Set down exactly the stretch of lines below that opens at the line containing "adenocarcinoma tissue shows" and continues through the last line of the entries, and nothing else.
Source data Block Start
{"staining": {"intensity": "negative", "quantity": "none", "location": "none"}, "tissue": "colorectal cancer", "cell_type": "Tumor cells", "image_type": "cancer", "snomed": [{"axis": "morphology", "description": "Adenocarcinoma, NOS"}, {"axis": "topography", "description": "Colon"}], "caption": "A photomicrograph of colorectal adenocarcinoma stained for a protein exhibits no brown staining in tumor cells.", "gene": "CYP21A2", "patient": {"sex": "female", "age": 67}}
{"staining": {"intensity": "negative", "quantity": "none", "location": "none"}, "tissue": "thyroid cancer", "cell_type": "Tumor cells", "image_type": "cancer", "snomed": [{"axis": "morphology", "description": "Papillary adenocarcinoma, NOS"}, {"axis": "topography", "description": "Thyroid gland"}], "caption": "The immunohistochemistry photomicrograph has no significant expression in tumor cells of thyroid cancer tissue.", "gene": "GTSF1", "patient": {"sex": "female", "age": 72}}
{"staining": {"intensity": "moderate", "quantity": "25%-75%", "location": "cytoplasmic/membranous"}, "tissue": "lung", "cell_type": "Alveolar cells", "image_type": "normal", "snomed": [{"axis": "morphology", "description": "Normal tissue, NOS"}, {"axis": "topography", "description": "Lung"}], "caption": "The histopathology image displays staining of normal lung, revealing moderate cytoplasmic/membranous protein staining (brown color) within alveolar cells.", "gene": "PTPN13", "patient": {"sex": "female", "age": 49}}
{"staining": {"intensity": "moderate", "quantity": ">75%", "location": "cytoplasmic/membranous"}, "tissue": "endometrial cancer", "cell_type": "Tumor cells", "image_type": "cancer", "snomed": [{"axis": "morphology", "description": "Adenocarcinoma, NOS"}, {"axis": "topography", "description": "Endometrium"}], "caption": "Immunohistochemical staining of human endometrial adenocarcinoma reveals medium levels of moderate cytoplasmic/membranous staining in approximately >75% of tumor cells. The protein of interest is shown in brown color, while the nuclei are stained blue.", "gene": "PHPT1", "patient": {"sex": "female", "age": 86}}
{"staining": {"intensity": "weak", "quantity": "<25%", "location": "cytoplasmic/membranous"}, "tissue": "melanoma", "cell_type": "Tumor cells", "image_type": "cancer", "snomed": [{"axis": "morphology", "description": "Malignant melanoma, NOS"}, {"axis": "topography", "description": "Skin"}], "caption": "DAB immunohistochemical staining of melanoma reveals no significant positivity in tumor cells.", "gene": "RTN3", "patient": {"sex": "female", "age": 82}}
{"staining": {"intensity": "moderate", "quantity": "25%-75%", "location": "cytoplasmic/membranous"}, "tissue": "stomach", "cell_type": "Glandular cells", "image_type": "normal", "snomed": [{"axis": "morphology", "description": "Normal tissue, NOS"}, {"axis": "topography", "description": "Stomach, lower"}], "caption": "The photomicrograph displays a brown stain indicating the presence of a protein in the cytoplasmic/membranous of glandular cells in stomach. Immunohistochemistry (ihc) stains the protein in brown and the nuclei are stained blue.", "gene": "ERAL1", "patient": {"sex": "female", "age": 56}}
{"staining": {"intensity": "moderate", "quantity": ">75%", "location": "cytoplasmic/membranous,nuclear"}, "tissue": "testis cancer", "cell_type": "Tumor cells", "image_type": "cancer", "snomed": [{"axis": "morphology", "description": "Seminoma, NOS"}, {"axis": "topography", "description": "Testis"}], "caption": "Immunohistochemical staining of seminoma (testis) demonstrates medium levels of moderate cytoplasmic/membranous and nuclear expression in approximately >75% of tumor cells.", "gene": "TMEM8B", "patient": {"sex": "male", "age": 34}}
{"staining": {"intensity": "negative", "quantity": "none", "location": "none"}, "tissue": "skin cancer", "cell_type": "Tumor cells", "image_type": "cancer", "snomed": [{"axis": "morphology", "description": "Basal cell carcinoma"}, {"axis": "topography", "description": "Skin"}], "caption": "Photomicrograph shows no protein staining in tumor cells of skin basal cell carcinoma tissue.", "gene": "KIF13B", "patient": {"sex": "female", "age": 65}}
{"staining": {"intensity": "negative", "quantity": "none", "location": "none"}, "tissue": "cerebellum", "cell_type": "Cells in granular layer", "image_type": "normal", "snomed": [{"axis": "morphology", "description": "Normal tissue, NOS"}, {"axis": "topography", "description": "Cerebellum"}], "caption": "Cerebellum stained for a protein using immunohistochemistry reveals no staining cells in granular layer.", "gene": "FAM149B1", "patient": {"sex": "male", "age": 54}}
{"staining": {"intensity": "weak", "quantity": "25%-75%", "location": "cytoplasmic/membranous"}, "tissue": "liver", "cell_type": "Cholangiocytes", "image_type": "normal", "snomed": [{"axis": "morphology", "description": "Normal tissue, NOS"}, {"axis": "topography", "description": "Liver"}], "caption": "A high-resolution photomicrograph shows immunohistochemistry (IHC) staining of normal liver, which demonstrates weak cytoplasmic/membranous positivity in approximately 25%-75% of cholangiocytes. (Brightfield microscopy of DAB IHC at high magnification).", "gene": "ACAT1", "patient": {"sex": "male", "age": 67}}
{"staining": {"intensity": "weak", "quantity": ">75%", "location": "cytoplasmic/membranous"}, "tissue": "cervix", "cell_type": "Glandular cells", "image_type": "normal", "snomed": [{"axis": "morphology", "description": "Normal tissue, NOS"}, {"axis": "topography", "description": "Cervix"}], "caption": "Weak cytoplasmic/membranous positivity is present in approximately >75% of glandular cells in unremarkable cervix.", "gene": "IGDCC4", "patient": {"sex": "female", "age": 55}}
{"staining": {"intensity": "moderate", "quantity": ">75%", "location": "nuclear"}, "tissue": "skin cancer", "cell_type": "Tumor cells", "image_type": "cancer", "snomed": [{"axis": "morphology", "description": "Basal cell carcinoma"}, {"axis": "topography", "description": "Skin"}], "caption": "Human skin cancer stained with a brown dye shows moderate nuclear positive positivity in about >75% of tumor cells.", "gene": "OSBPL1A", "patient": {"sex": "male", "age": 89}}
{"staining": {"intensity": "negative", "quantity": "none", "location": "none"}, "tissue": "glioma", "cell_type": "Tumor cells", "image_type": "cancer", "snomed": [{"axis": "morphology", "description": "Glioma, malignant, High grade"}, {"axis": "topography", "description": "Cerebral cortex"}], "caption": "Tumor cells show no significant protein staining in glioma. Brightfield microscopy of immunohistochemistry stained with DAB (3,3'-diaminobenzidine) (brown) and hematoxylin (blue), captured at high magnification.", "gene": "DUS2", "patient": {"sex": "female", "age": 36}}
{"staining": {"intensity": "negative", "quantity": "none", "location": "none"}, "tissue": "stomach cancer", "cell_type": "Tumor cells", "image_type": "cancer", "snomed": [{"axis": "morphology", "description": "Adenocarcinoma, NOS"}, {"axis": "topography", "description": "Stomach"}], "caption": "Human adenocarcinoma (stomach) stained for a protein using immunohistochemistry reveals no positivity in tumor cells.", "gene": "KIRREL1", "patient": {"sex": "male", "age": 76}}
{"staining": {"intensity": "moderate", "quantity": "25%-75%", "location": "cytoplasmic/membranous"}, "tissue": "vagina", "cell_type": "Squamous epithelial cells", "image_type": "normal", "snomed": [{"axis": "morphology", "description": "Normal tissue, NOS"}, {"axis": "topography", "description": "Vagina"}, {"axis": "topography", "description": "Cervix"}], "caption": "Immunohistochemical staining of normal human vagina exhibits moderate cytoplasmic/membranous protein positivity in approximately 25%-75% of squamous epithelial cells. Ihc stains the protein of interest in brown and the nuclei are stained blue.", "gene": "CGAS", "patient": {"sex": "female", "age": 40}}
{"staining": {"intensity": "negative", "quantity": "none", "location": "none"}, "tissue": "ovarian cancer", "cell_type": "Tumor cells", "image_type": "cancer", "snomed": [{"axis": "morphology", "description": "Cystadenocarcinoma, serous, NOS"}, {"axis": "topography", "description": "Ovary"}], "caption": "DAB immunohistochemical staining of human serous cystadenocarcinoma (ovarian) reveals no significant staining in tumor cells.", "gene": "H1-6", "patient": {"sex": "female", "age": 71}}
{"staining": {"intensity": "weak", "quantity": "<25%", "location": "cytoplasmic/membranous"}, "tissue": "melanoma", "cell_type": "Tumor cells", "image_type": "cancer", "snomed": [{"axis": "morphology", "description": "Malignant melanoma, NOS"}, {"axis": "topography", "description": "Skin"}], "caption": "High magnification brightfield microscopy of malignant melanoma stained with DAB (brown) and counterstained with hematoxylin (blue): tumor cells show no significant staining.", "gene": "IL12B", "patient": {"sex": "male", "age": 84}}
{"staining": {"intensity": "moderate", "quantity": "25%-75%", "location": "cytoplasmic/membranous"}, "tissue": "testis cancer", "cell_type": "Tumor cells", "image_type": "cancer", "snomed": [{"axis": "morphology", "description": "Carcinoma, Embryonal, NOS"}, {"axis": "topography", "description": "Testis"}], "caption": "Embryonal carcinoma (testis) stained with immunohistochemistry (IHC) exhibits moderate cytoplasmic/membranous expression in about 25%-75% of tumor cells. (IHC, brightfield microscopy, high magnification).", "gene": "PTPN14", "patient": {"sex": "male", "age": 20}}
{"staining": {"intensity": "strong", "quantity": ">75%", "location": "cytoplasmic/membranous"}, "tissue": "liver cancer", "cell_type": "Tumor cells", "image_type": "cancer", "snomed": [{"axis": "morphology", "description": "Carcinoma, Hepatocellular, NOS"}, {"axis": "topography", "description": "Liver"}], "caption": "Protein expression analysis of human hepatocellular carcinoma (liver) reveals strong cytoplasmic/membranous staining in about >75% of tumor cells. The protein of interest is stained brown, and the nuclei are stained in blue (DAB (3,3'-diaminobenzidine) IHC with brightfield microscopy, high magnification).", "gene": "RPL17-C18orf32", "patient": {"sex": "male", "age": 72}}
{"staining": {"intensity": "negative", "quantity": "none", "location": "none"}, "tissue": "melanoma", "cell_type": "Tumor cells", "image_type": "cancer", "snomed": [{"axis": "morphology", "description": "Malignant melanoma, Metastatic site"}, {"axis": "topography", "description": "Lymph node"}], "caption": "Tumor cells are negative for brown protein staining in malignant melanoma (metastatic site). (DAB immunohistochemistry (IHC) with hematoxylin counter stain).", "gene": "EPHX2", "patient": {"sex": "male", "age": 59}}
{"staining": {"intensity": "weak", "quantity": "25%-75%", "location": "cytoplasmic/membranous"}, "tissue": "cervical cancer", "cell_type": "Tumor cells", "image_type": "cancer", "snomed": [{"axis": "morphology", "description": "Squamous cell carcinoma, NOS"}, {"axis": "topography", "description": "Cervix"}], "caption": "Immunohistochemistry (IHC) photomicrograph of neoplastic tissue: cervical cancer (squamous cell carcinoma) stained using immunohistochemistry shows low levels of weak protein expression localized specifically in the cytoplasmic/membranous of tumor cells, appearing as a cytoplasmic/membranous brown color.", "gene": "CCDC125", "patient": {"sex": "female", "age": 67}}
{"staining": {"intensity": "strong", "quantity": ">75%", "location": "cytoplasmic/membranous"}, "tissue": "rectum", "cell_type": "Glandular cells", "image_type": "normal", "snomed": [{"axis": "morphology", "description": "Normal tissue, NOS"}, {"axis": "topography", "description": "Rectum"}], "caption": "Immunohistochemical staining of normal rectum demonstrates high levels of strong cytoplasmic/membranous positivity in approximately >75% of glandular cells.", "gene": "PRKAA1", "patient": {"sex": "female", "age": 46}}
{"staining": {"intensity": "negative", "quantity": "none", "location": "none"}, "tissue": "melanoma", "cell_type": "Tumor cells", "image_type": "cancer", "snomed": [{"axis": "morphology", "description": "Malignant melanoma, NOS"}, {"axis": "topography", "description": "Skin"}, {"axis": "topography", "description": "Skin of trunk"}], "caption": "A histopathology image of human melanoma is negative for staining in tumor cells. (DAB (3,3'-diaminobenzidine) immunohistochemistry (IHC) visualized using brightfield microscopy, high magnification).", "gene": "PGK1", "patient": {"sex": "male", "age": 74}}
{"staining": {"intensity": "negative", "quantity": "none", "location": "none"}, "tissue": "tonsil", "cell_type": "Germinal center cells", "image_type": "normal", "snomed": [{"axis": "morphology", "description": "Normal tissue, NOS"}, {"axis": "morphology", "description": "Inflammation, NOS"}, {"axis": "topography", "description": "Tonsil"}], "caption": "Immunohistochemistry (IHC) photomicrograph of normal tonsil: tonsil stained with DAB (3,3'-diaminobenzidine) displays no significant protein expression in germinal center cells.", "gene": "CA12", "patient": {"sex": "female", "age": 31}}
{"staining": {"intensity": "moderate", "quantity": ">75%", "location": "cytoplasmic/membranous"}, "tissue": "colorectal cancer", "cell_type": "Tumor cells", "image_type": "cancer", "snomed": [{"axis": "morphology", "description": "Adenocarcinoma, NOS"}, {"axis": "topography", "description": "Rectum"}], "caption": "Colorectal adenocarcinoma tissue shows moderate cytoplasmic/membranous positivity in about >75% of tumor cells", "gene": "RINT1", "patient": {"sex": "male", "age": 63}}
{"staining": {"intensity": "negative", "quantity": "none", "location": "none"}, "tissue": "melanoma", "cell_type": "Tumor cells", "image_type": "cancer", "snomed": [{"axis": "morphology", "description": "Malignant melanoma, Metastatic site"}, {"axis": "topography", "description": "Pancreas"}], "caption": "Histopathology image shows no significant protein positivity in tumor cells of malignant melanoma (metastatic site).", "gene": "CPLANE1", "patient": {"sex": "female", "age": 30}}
Source data Block End
Task output
{"staining": {"intensity": "moderate", "quantity": ">75%", "location": "cytoplasmic/membranous"}, "tissue": "colorectal cancer", "cell_type": "Tumor cells", "image_type": "cancer", "snomed": [{"axis": "morphology", "description": "Adenocarcinoma, NOS"}, {"axis": "topography", "description": "Rectum"}], "caption": "Colorectal adenocarcinoma tissue shows moderate cytoplasmic/membranous positivity in about >75% of tumor cells", "gene": "RINT1", "patient": {"sex": "male", "age": 63}}
{"staining": {"intensity": "negative", "quantity": "none", "location": "none"}, "tissue": "melanoma", "cell_type": "Tumor cells", "image_type": "cancer", "snomed": [{"axis": "morphology", "description": "Malignant melanoma, Metastatic site"}, {"axis": "topography", "description": "Pancreas"}], "caption": "Histopathology image shows no significant protein positivity in tumor cells of malignant melanoma (metastatic site).", "gene": "CPLANE1", "patient": {"sex": "female", "age": 30}}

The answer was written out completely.